Okuma Metni →
● ● ● ● ●
Tüm bunların yanı sıra yurt içinde de terör unsurlarıyla amansız bir mücadele yürüttüklerinin altını çizen Yıldırım, temmuz ayından itibaren terörle mücadelede yeni bir safhaya geçtiklerini belirtti. Bölücü terör örgütünün bölgede yaptıklarından daha çok insanın, aynı zamanda şehirlerin zarar gördüğünü aktaran Yıldırım, terörün temizlenmesinin ardından yeniden ve muazzam bir imar çalışmasına başladıklarını anlattı.

Konut, alt yapı ve yol çalışmalarının hızla başladığını ve yaraların sarıldığını ifade eden Yıldırım, hayatın normale döndüğünü, esnafın borçlarının da yeniden yapılandırıldığını aktardı. 

15 BİN KONUT YAPILACAK

Bölgede bir yıl içerisinde en az 15 bin konut yapılacağını bildiren Başbakan Yıldırım, gelecek 4 yılda yapılacak konut sayısının ise 67 bini bulacağını açıkladı.

Doğu ve Güneydoğu Anadolu cazibe merkezlerindeki kamunun ve devletin yapacağı yatırımların tutarının 140 milyar lirayı bulduğuna işaret eden Yıldırım, AK Parti olarak 14 yıl içinde bölgede çok büyük hamleler yaptıklarını da anımsattı.

Bugün cazibe merkezi yapmayı hedefledikleri 23 ilin 2002'deki kişi başına milli gelirinin 750-800 dolar civarında olduğunu vurgulayan Yıldırım, 2016 başında ise bu illerin ortalamasının 5 bin 500 doları bulduğunu söyledi.

Başbakan Yıldırım, "Türkiye'nin 3 bin 200 dolardan 9-10 bin dolarlara yaklaşık 3 kat büyümesi ile kıyaslandığında burada 8-9 kat oranında bir büyüme görüyoruz." dedi.
● ● ● ● ●
Verilen Bilgiler →
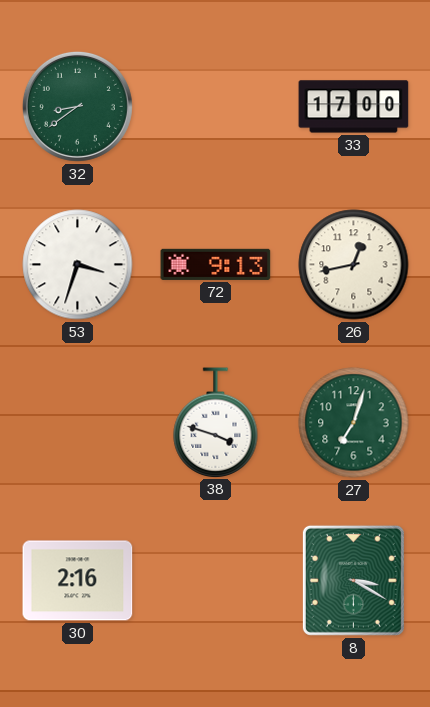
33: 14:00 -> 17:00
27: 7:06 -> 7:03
● ● ● ● ●
Verilen Alıştırma 1 → Metindeki şu cümleyi İngilizceye çevirin: "Bölgede bir yıl içerisinde en az 15 bin konut yapılacağını bildiren Başbakan Yıldırım, gelecek 4 yılda yapılacak konut sayısının ise 67 bini bulacağını açıkladı."
Verilen Alıştırma 2 → Metnin "15 BİN KONUT" sözcükleriyle başlayan ve "bini bulacağını açıkladı." sözcükleriyle biten bölümünü, bu son sözcükler de dahil olmak üzere, "Başbakan" yerine "Hükümet Başkanı" yazarak güncelleyin.
Yanıt verirken yalnızca metinden yararlanın.

Beklenen Yanıt 1 → Announcing that at least 15,000 housing units would be built in the region within one year, Prime Minister Yıldırım stated that the number of housing units to be built over the next four years would reach 67,000.

Beklenen Yanıt 2 →
15 BİN KONUT YAPILACAK

Bölgede bir yıl içerisinde en az 15 bin konut yapılacağını bildiren Hükümet Başkanı Yıldırım, gelecek 4 yılda yapılacak konut sayısının ise 67 bini bulacağını açıkladı.